Credit reporting complaints at the CFPB jumped from roughly 150,000 in 2019 to more than five million in 2025, a more than 3,700% surge the Bureau now says has broken the system. On June 24, 2026, the CFPB announced its biggest complaint process overhaul since the portal launched in 2011.
The changes are surgical. The Bureau is adding two-factor authentication, directing consumers to exhaust FCRA dispute procedures with Equifax, Experian, and TransUnion before filing with the portal (and considering a new administrative category to enforce that path), and redefining its “backlog” so only complaints older than 30 days count as delayed. A revised Company Portal Manual standardizes how firms categorize closed complaints, particularly the vague “non-monetary relief” bucket that companies have been using inconsistently.
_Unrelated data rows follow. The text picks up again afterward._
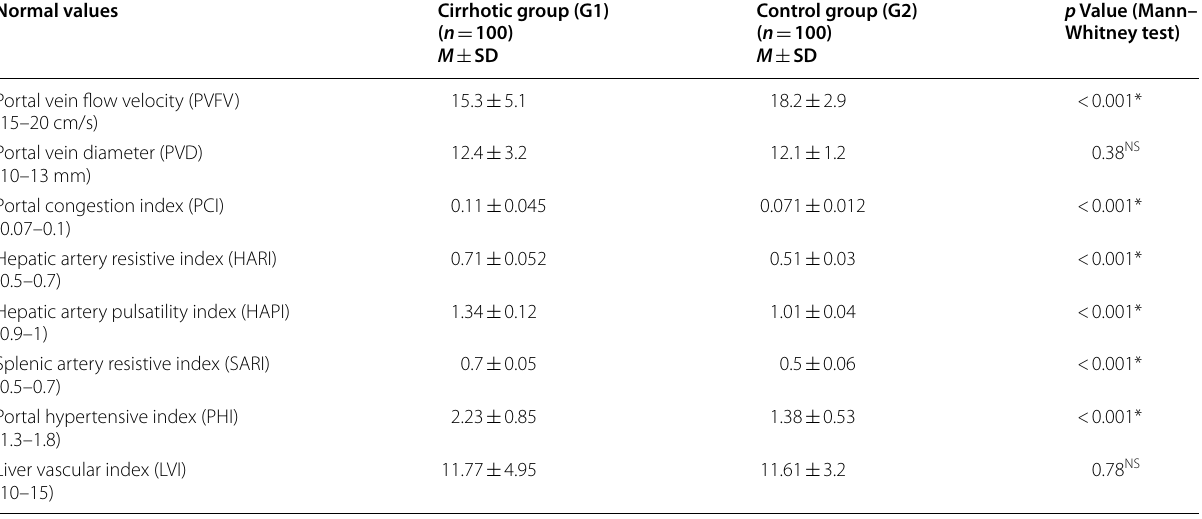
Table 4 Comparison of portal vein diameter and different hemodynamic indices by B‑mode and color Doppler US between cirrhotic group and control group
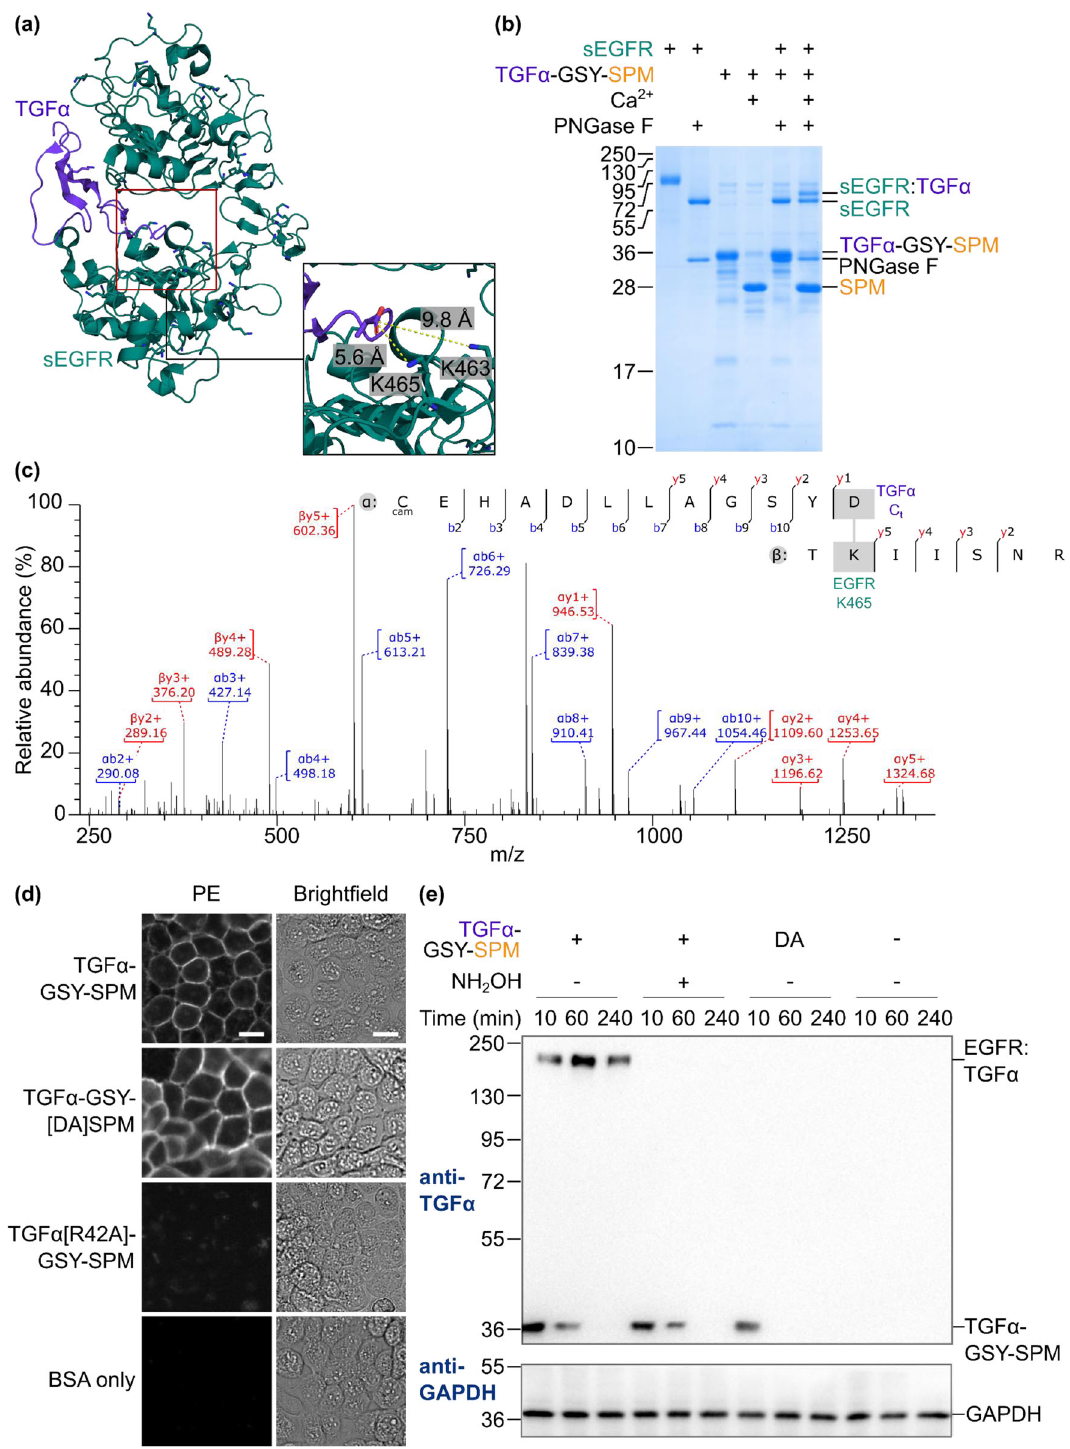
Fig. 6 NeissLock for cellular labeling. a Crystal structure of complex between the extracellular region of EGFR (green) and TGF α (purple) (PDB 1mox). Inset shows the C-terminus of TGFa (chain C) and the distance to the nearest amines. b NeissLock reaction with soluble EGFR. TGF α -GSY-SPM was incubated with sEGFR ± Ca 2 + for 5 h at 37 °C, before SDS-PAGE with Coomassie staining. PNGase F deglycosylation simpli fi ed sEGFR mobility. c MS mapping of the crosslink. Tryptic LC – MS/MS from reaction of TGF α -GSY-SPM with sEGFR identi fi ed a crosslink at K465. cam = carbamidomethylated. d TGF α -GSY-SPM retained speci fi c binding to cell-surface EGFR. A431 cells were incubated with TGF α -GSY-SPM, non-reactive TGF α -GSY-[DA]SPM or reduced-binding TGF α [R42A]-GSY-SPM each at 5 µ M or with BSA buffer control, before wide- fi eld fl uorescence microscopy. Bright fi eld and PE (detecting His-tag) fl uorescence images are shown. Scale bar 20 µ m. e NeissLock conjugation was speci fi c to EGFR on cells and was abolished by addition of hydroxylamine. A431 cells were labeled for 10 min with 1 µ M TGF α -GSY-SPM or non-reactive TGF α -GSY-[DA]SPM with 2 mM Ca 2 + and ± hydroxylamine. Cells were incubated for the indicated time and blotted against TGF α . GAPDH was the sample processing control. Molecular weight markers represent kDa. Source data are provided as a Source Data fi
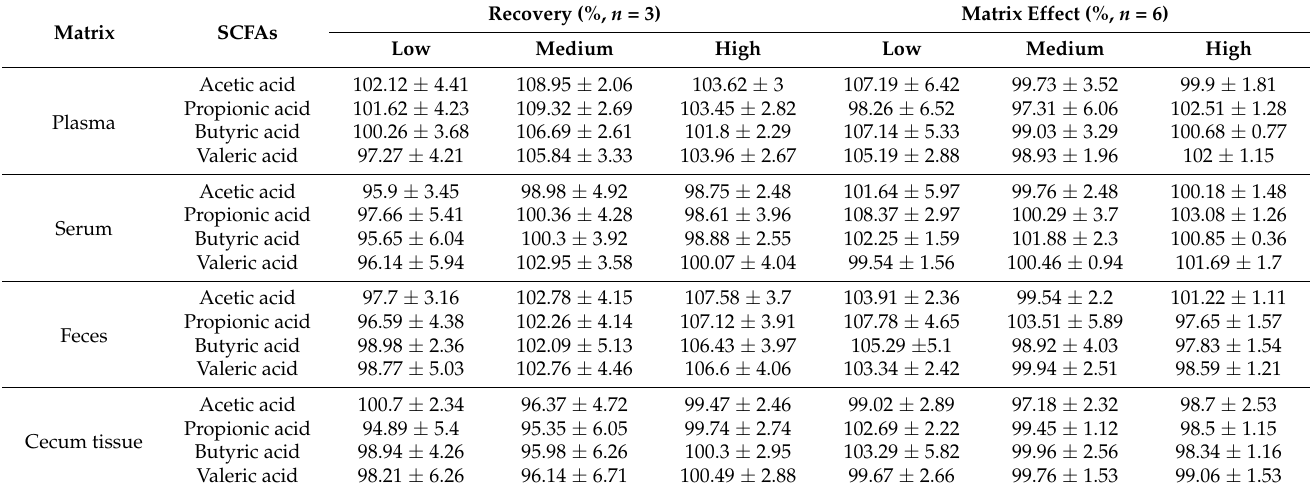
Table 4. Recovery and matrix effect values evaluated at three concentration levels. Presented values are mean ± standard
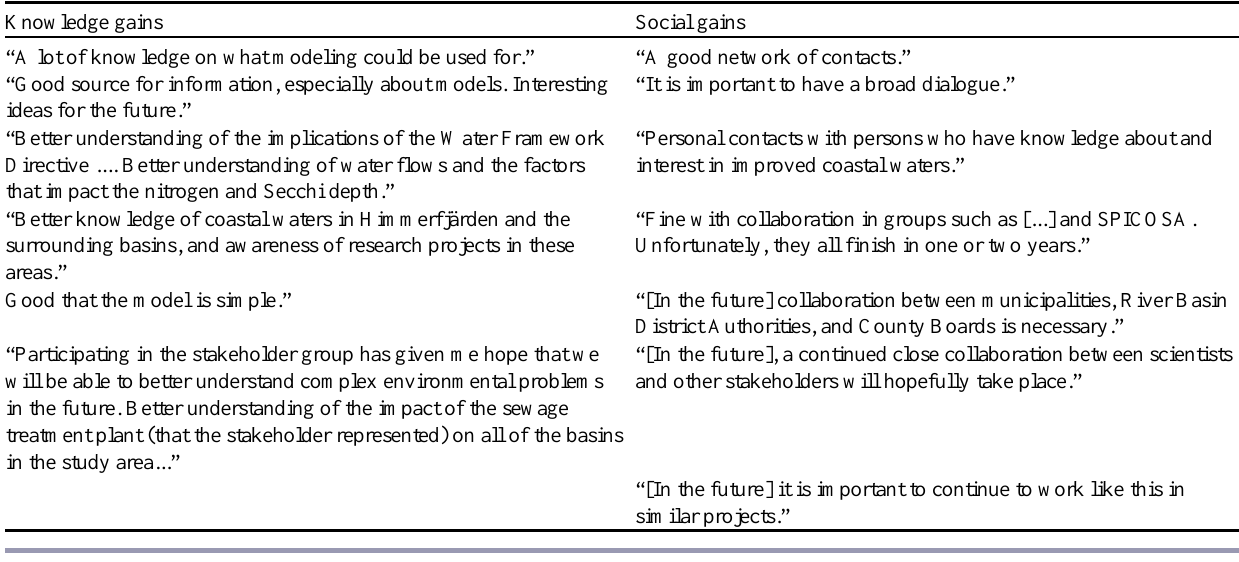
Table 5 . Examples of stakeholder views regarding participation in SPICOSA. The quotations are translated answers to questionnaire 2; they are in random order and do not correlate across rows. Knowledge gains Social gains “A good network of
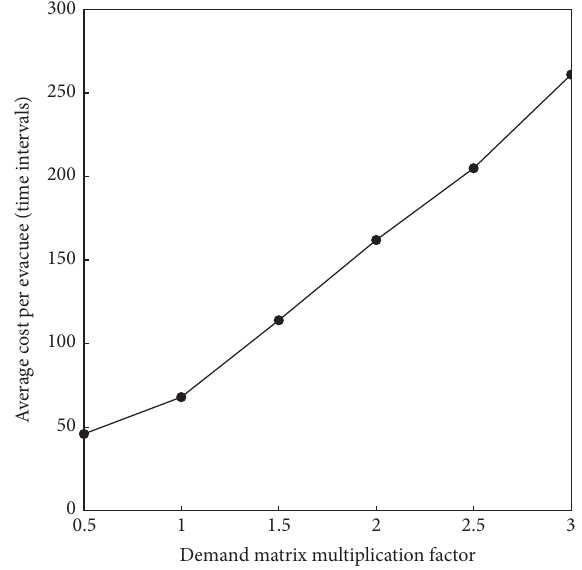
Figure 6: Change of average cost per evacuee with demand matrix multiplication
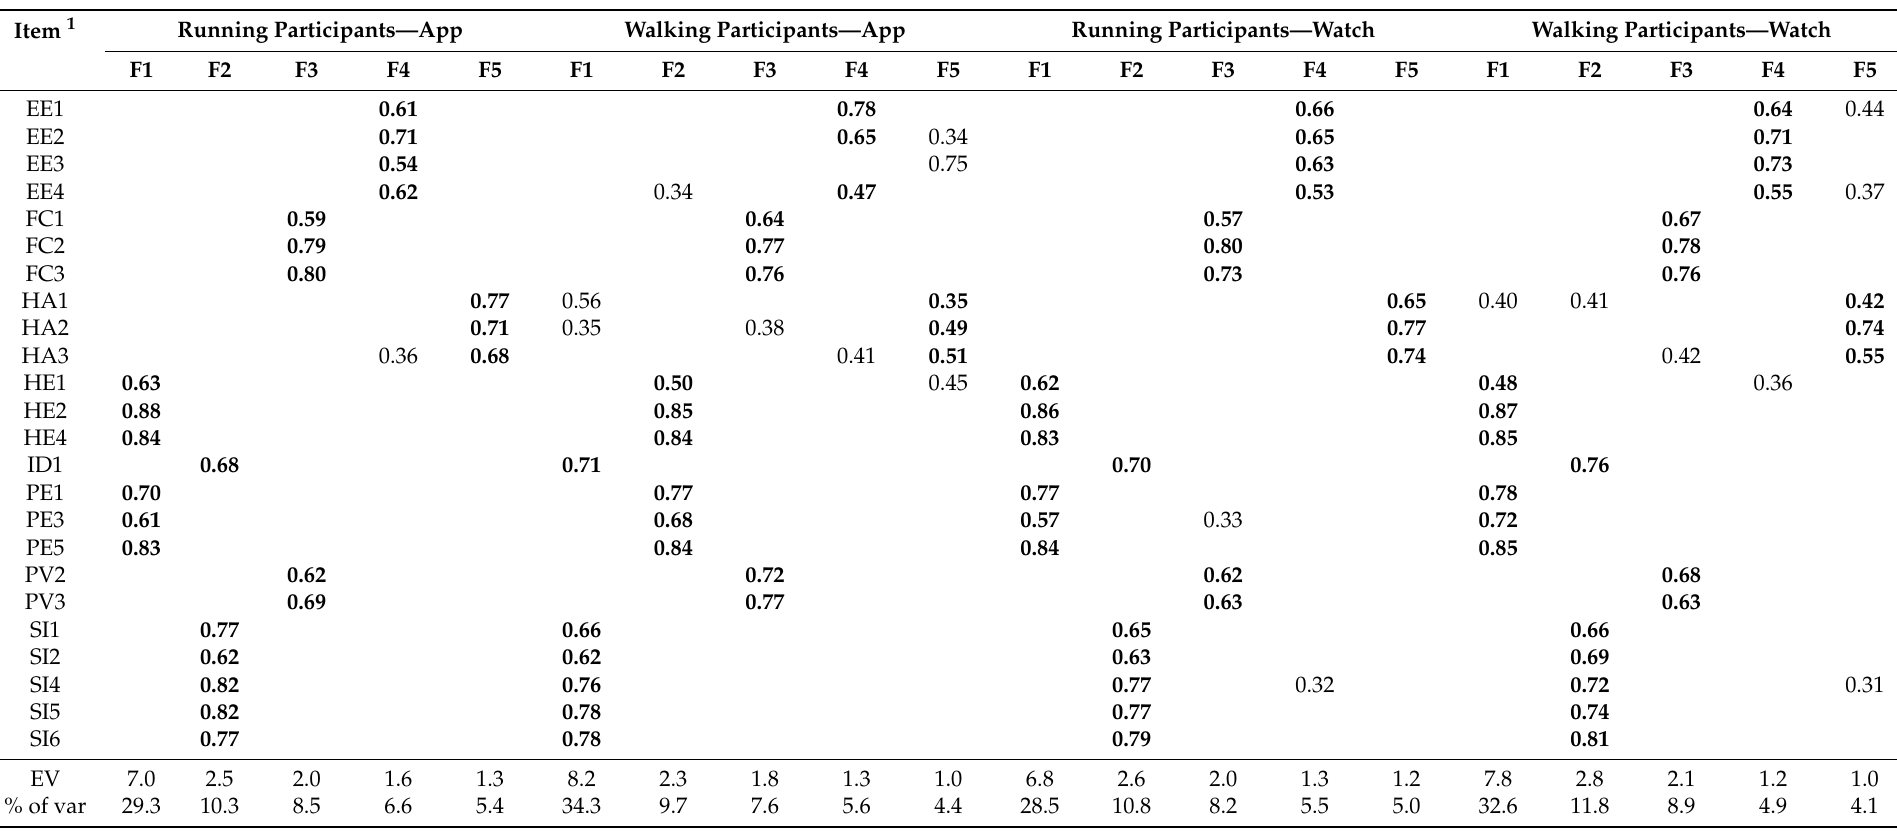
Table 2. Final exploratory factor analyses of the scale to measure the motivation of the use applications and sports watches among running and walking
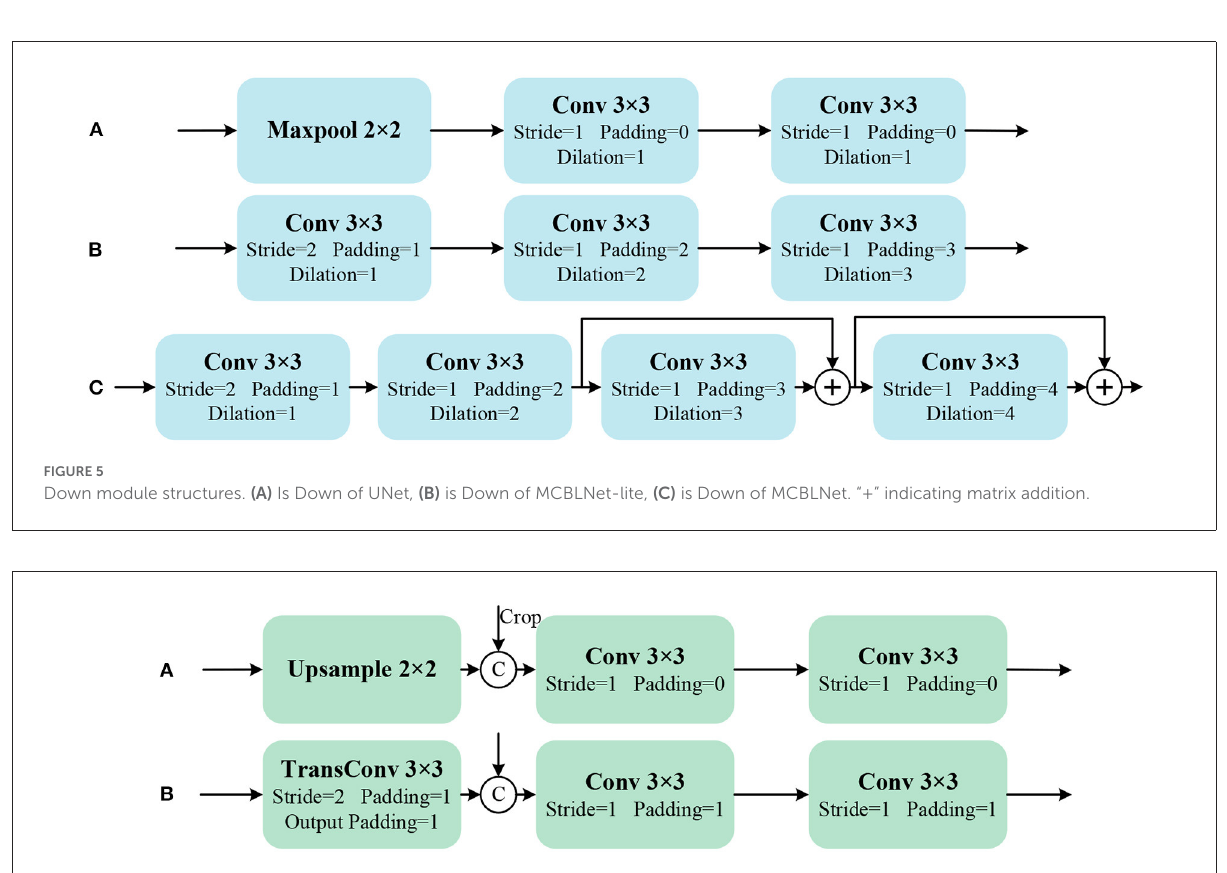
FIGURE6 Up module structures. (A) Is Up of UNet, (B) Is Up of MCBLNet. “C” representing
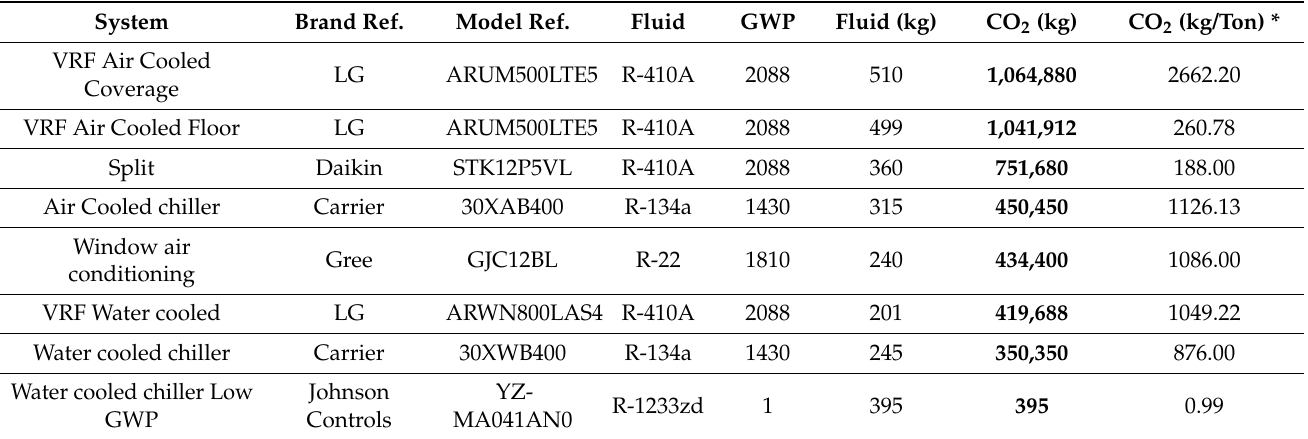
Table 1. Comparison of the amount of CO 2 emissions for each type of system.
The Bureau’s framing is abuse: social media influencers, credit repair clinics, and AI-driven dispute tools have been gaming the portal. The National Consumer Law Center has maintained its objections, arguing the volume reflects real problems in the credit reporting system, not manipulation, and that adding friction will deter consumers with legitimate grievances.
Here’s the read across: Equifax, Experian, and TransUnion closed more than 2.1 million complaints with non-monetary relief in 2025, up from 1.3 million the prior year. The new FCRA exhaustion requirement funnels more disputes back to the bureaus themselves, which means they, not the CFPB, become the first line of resolution. That’s a structural shift worth watching if you’re in credit repair or consumer advocacy.
The credit repair industry’s complaint-as-strategy playbook doesn’t survive if the portal requires identity verification the clinics can’t easily fake.